道の肉付け補正予算案、単独特対に130億円-景気対策で上積み

2015年06月08日 19時22分

 道は第2回定例道議会に提出する2015年度一般会計の肉付け補正予算案を総額2700億円程度とし、建設関連は投資的事業で単独の特別対策に130億円程度を追加する見込みだ。当初予算と合わせると、特別対策は250億円程度に上り、前年度当初を上回る公算が大きい。国の14年度補正が過去2年に比べて少額だったことを踏まえ、景気対策の一環として上積み措置するとみられる。

 高橋はるみ知事の4期目最初の政策予算。2定補正を当初と合わせると、一般会計は2兆8000億円程度に上り、前年度当初を3%程度上回る見通しだ。

 15年度当初予算は骨格編成で、投資関連予算は公共事業の国直轄事業負担金を15年度上半期(4―9月)支払い分、投資的事業の特別対策と公共関連単独をそれぞれ前年度当初の2分の1とするなど、計上を抑えた。
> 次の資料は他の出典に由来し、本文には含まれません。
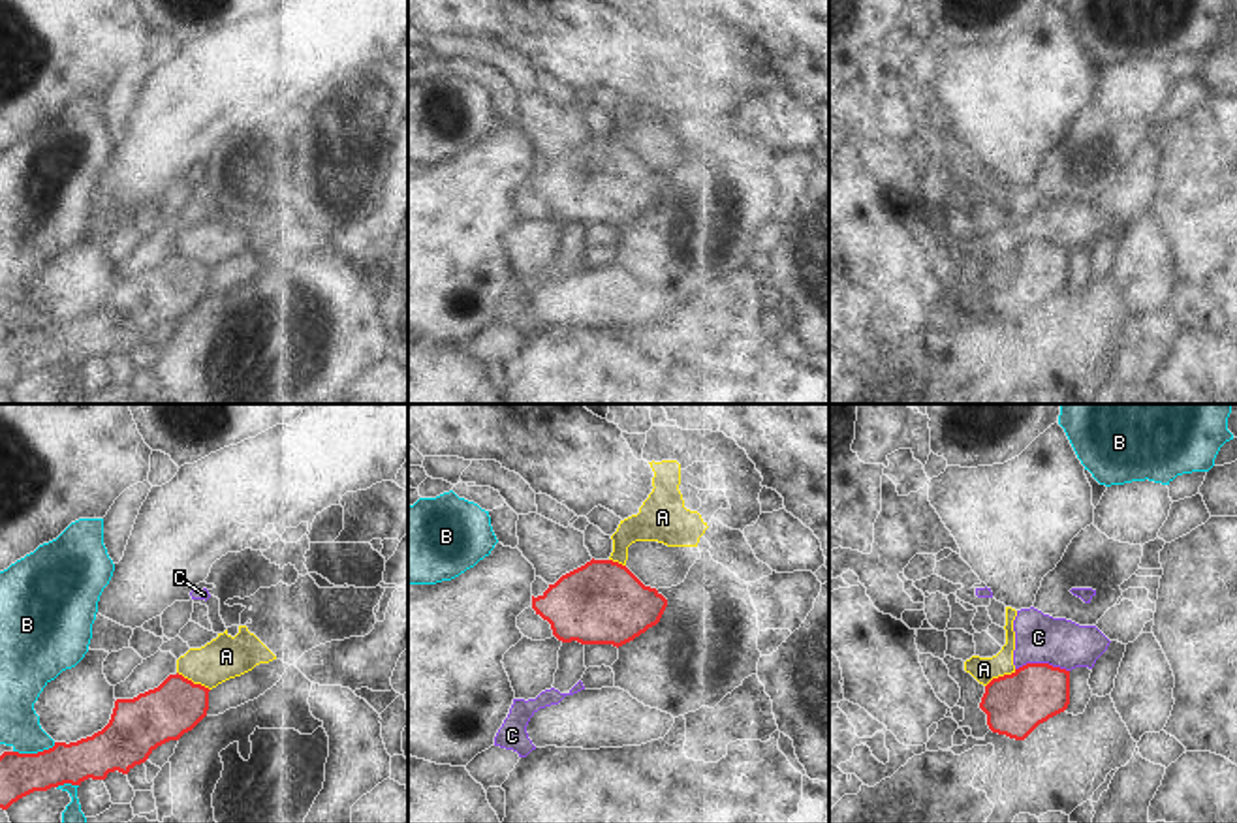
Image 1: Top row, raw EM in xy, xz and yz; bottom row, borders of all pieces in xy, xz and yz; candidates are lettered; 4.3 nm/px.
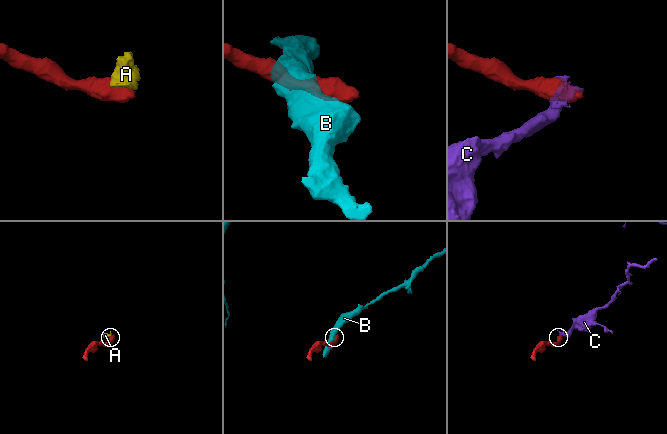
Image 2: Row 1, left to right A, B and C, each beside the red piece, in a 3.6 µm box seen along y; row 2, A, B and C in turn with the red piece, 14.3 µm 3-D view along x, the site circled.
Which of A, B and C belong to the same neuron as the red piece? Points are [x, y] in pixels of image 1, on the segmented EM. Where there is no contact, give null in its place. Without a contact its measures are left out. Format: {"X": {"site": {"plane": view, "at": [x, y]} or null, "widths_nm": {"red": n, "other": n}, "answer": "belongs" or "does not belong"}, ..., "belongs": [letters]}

 肉付け補正では起債事業が対象となる特別対策について、当初予算で抑えた分を盛り込むとともに、単独事業費の確保を訴えた自民党道連の申し入れなどを踏まえて上積みを図り、130億円程度を追加する見通し。当初と合わせると250億円程度となり、前年度当初の246億円を上回るとみられる。
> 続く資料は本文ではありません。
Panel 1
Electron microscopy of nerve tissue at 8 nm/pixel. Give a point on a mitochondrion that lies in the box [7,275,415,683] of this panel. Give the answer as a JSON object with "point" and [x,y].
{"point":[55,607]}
 起債事業外の維持管理などに充てる公共関連単独は50億円程度追加し、101億円だった前年度当初並みとなる見込みだ。国直轄事業負担金の下半期(10―3月)支払い分や建築の新規着工分なども計上する。

 個別の事業としては、建設関連で札医大の付属病院増築と教育研究施設棟Ⅲ改築の着工費を盛り込む見通し。付属病院増築は3カ年、教育研究施設棟Ⅲ改築は2カ年で施工する。

 このほか、知事選の公約で定量目標を掲げた食と観光に関する予算を重点化。食は道産食品輸出額1000億円の達成に向け、シンガポールでの拠点設置や、ロシアへの試験輸送実施など輸出拡大につなげる事業を予算化するとみられる。

 16年3月に開業する北海道新幹線のPRソングを函館市出身のロックバンド「GLAY」に依頼して製作する取り組みを計上するなど、観光予算も増やす見通しだ。

 また、総合局・振興局が市町村などに交付する地域づくり総合交付金が前年度の42億円から若干の上積みとなる見込みで、地方創生の取り組みを加速する。

 高橋知事が11日に肉付け補正予算案を発表した後、16日開会予定の第2回定例道議会に提案する。